By then, however, I wasn't a true 'fan' anymore - real life (and real boyfriends) took over, and I had neither the time nor the inclination to learn song lyrics. Still, when he came on stage, we stood up, then stood on the seats, then stood on the arms of the seats, all to get a better view, waving madly if he showed any indication that he knew we even existed. Magical! Crazy!



I'd waited a long time for an exhibition like this, but... just like I grew out of wanting to keep a scrapbook about him, I've realised that my appetite for looking at paintings he did, or bits of paper he scribbled on, or even a tissue he used to wipe off his lipstick, is not what it might have been 40 years ago! Nevertheless, the costumes are interesting - not particularly because Bowie wore them (although they do show just how very thin the Thin White Duke was...) but because of the diversity of styles, fabrics, and finish - from the skintight sparkle of Ziggy Stardust to the immaculate tailoring of later years, or the stylised black and white plastic suit showing little relation to the body underneath, to the gorgeous Alexander McQueen Union Flag coat, all demonstrating just how interestingly stylish Bowie has always been. I smiled at the blown-up note from McQueen, apologising for the lateness of delivery, and assuring Bowie that there would be something in the post soon... We've all  made our excuses at some time or another when a deadline has got the better of us...
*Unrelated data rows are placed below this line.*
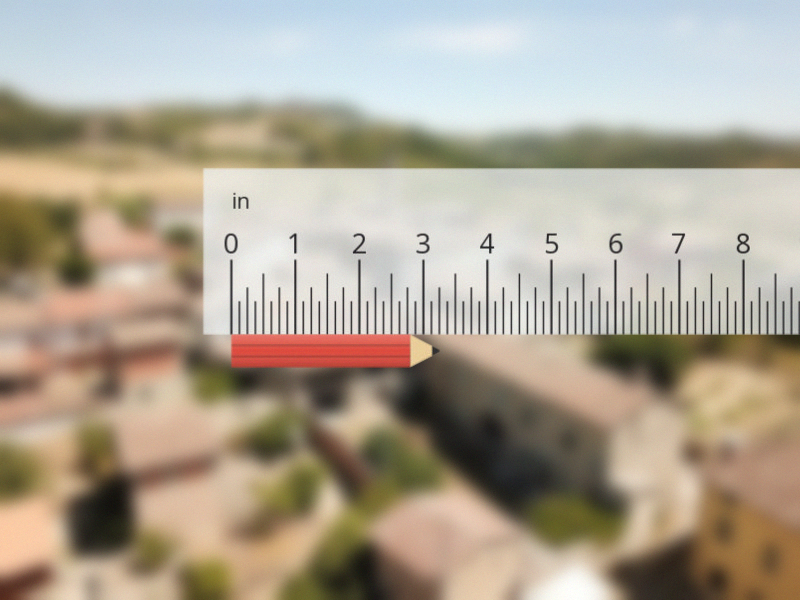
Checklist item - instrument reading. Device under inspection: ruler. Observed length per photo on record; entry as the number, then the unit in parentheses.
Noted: 3.25 (in)
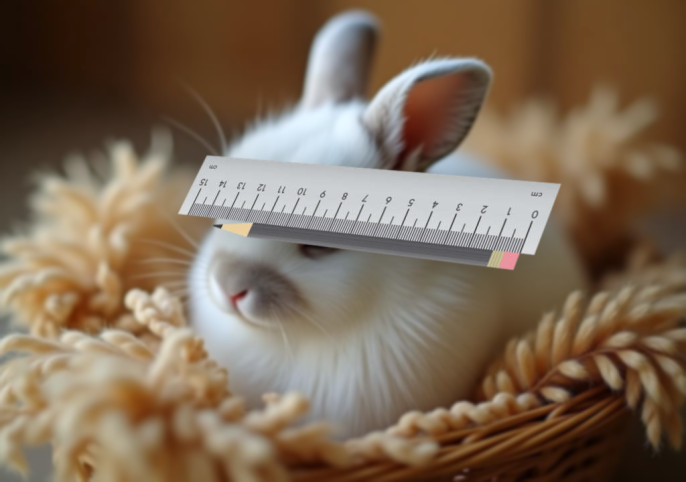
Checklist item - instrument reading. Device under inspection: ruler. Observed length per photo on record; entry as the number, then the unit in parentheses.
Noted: 13.5 (cm)
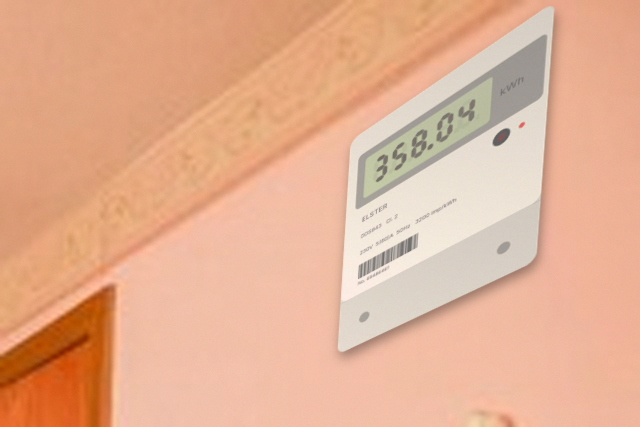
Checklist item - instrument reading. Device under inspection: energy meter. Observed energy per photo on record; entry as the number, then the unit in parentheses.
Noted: 358.04 (kWh)
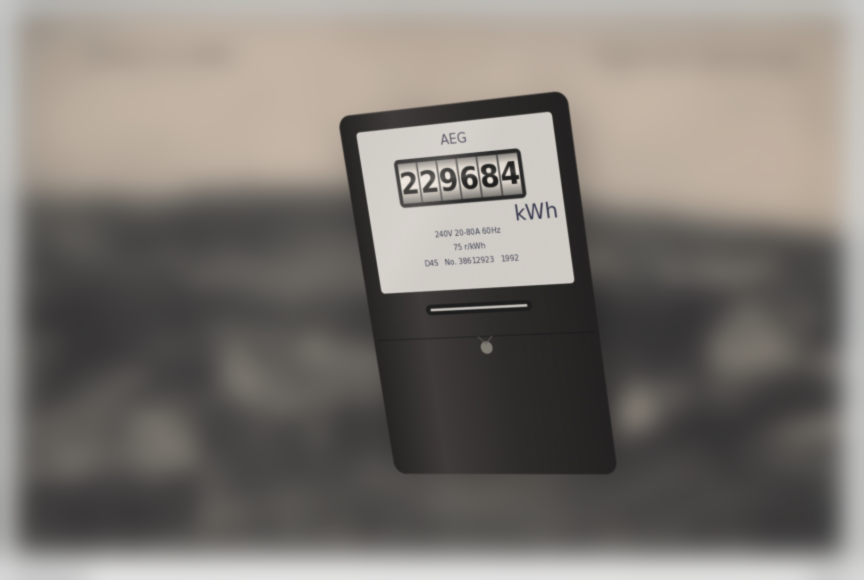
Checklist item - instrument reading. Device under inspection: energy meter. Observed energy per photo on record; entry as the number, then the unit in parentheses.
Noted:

However, the best bits for me - proving that, really, it's all about the music, the performance - had to be the video screens everywhere showing him in clips from TOTP or The Old Grey Whistle Test, and the headsets playing his songs. One of the last rooms is filled with giant screens playing video footage of concerts, displays of scale models of stage sets, and mannequins dressed in yet more costumes. The atmosphere there reminded me a little of Brixton Academy, with people milling around, all looking upwards at Bowie 'on stage', scary monster size. So, when my headset failed, I felt momentarily at a loss. I could have gone and looked at the rest of the costumes in more detail, but without the music that seemed slightly... pointless. The problem was fixed, and the music came back on after a few minutes, but it didn't feel quite the same as before. Time to leave. I guess it's good to know that Bowie isn't the only one who has moved on - but he'll always have his own special sparkly place in my heart!